## WHAT IS BEING ASKED
Copy the data that follows exactly. Include no pictures.

---------- MATERIAL SUPPLIED ----------

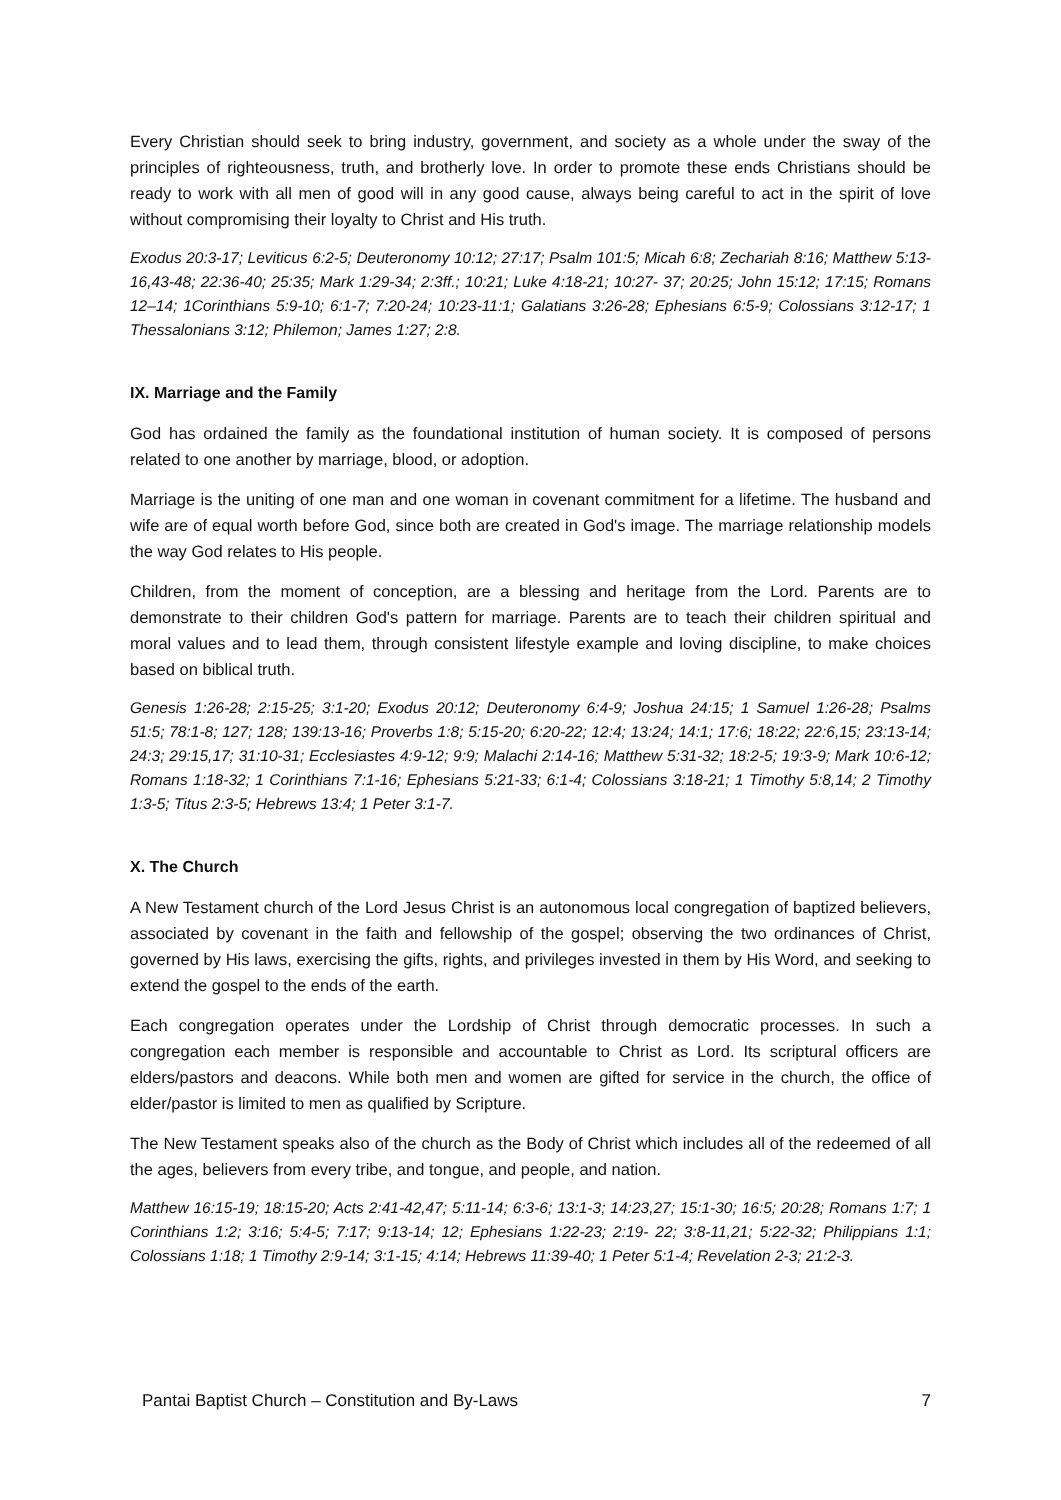Every Christian should seek to bring industry, government, and society as a whole under the sway of the principles of righteousness, truth, and brotherly love. In order to promote these ends Christians should be ready to work with all men of good will in any good cause, always being careful to act in the spirit of love without compromising their loyalty to Christ and His truth.
Exodus 20:3-17; Leviticus 6:2-5; Deuteronomy 10:12; 27:17; Psalm 101:5; Micah 6:8; Zechariah 8:16; Matthew 5:13-16,43-48; 22:36-40; 25:35; Mark 1:29-34; 2:3ff.; 10:21; Luke 4:18-21; 10:27- 37; 20:25; John 15:12; 17:15; Romans 12–14; 1Corinthians 5:9-10; 6:1-7; 7:20-24; 10:23-11:1; Galatians 3:26-28; Ephesians 6:5-9; Colossians 3:12-17; 1 Thessalonians 3:12; Philemon; James 1:27; 2:8.
IX. Marriage and the Family
God has ordained the family as the foundational institution of human society. It is composed of persons related to one another by marriage, blood, or adoption.
Marriage is the uniting of one man and one woman in covenant commitment for a lifetime. The husband and wife are of equal worth before God, since both are created in God's image. The marriage relationship models the way God relates to His people.
Children, from the moment of conception, are a blessing and heritage from the Lord. Parents are to demonstrate to their children God's pattern for marriage. Parents are to teach their children spiritual and moral values and to lead them, through consistent lifestyle example and loving discipline, to make choices based on biblical truth.
Genesis 1:26-28; 2:15-25; 3:1-20; Exodus 20:12; Deuteronomy 6:4-9; Joshua 24:15; 1 Samuel 1:26-28; Psalms 51:5; 78:1-8; 127; 128; 139:13-16; Proverbs 1:8; 5:15-20; 6:20-22; 12:4; 13:24; 14:1; 17:6; 18:22; 22:6,15; 23:13-14; 24:3; 29:15,17; 31:10-31; Ecclesiastes 4:9-12; 9:9; Malachi 2:14-16; Matthew 5:31-32; 18:2-5; 19:3-9; Mark 10:6-12; Romans 1:18-32; 1 Corinthians 7:1-16; Ephesians 5:21-33; 6:1-4; Colossians 3:18-21; 1 Timothy 5:8,14; 2 Timothy 1:3-5; Titus 2:3-5; Hebrews 13:4; 1 Peter 3:1-7.
X. The Church
A New Testament church of the Lord Jesus Christ is an autonomous local congregation of baptized believers, associated by covenant in the faith and fellowship of the gospel; observing the two ordinances of Christ, governed by His laws, exercising the gifts, rights, and privileges invested in them by His Word, and seeking to extend the gospel to the ends of the earth.
Each congregation operates under the Lordship of Christ through democratic processes. In such a congregation each member is responsible and accountable to Christ as Lord. Its scriptural officers are elders/pastors and deacons. While both men and women are gifted for service in the church, the office of elder/pastor is limited to men as qualified by Scripture.
The New Testament speaks also of the church as the Body of Christ which includes all of the redeemed of all the ages, believers from every tribe, and tongue, and people, and nation.
Matthew 16:15-19; 18:15-20; Acts 2:41-42,47; 5:11-14; 6:3-6; 13:1-3; 14:23,27; 15:1-30; 16:5; 20:28; Romans 1:7; 1 Corinthians 1:2; 3:16; 5:4-5; 7:17; 9:13-14; 12; Ephesians 1:22-23; 2:19- 22; 3:8-11,21; 5:22-32; Philippians 1:1; Colossians 1:18; 1 Timothy 2:9-14; 3:1-15; 4:14; Hebrews 11:39-40; 1 Peter 5:1-4; Revelation 2-3; 21:2-3.
Pantai Baptist Church – Constitution and By-Laws 7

----------

## EXERCISE RESPONSE
Every Christian should seek to bring industry, government, and society as a whole under the sway of the principles of righteousness, truth, and brotherly love. In order to promote these ends Christians should be ready to work with all men of good will in any good cause, always being careful to act in the spirit of love without compromising their loyalty to Christ and His truth.
Exodus 20:3-17; Leviticus 6:2-5; Deuteronomy 10:12; 27:17; Psalm 101:5; Micah 6:8; Zechariah 8:16; Matthew 5:13-16,43-48; 22:36-40; 25:35; Mark 1:29-34; 2:3ff.; 10:21; Luke 4:18-21; 10:27- 37; 20:25; John 15:12; 17:15; Romans 12–14; 1Corinthians 5:9-10; 6:1-7; 7:20-24; 10:23-11:1; Galatians 3:26-28; Ephesians 6:5-9; Colossians 3:12-17; 1 Thessalonians 3:12; Philemon; James 1:27; 2:8.
IX. Marriage and the Family
God has ordained the family as the foundational institution of human society. It is composed of persons related to one another by marriage, blood, or adoption.
Marriage is the uniting of one man and one woman in covenant commitment for a lifetime. The husband and wife are of equal worth before God, since both are created in God's image. The marriage relationship models the way God relates to His people.
Children, from the moment of conception, are a blessing and heritage from the Lord. Parents are to demonstrate to their children God's pattern for marriage. Parents are to teach their children spiritual and moral values and to lead them, through consistent lifestyle example and loving discipline, to make choices based on biblical truth.
Genesis 1:26-28; 2:15-25; 3:1-20; Exodus 20:12; Deuteronomy 6:4-9; Joshua 24:15; 1 Samuel 1:26-28; Psalms 51:5; 78:1-8; 127; 128; 139:13-16; Proverbs 1:8; 5:15-20; 6:20-22; 12:4; 13:24; 14:1; 17:6; 18:22; 22:6,15; 23:13-14; 24:3; 29:15,17; 31:10-31; Ecclesiastes 4:9-12; 9:9; Malachi 2:14-16; Matthew 5:31-32; 18:2-5; 19:3-9; Mark 10:6-12; Romans 1:18-32; 1 Corinthians 7:1-16; Ephesians 5:21-33; 6:1-4; Colossians 3:18-21; 1 Timothy 5:8,14; 2 Timothy 1:3-5; Titus 2:3-5; Hebrews 13:4; 1 Peter 3:1-7.
X. The Church
A New Testament church of the Lord Jesus Christ is an autonomous local congregation of baptized believers, associated by covenant in the faith and fellowship of the gospel; observing the two ordinances of Christ, governed by His laws, exercising the gifts, rights, and privileges invested in them by His Word, and seeking to extend the gospel to the ends of the earth.
Each congregation operates under the Lordship of Christ through democratic processes. In such a congregation each member is responsible and accountable to Christ as Lord. Its scriptural officers are elders/pastors and deacons. While both men and women are gifted for service in the church, the office of elder/pastor is limited to men as qualified by Scripture.
The New Testament speaks also of the church as the Body of Christ which includes all of the redeemed of all the ages, believers from every tribe, and tongue, and people, and nation.
Matthew 16:15-19; 18:15-20; Acts 2:41-42,47; 5:11-14; 6:3-6; 13:1-3; 14:23,27; 15:1-30; 16:5; 20:28; Romans 1:7; 1 Corinthians 1:2; 3:16; 5:4-5; 7:17; 9:13-14; 12; Ephesians 1:22-23; 2:19- 22; 3:8-11,21; 5:22-32; Philippians 1:1; Colossians 1:18; 1 Timothy 2:9-14; 3:1-15; 4:14; Hebrews 11:39-40; 1 Peter 5:1-4; Revelation 2-3; 21:2-3.
Pantai Baptist Church – Constitution and By-Laws 7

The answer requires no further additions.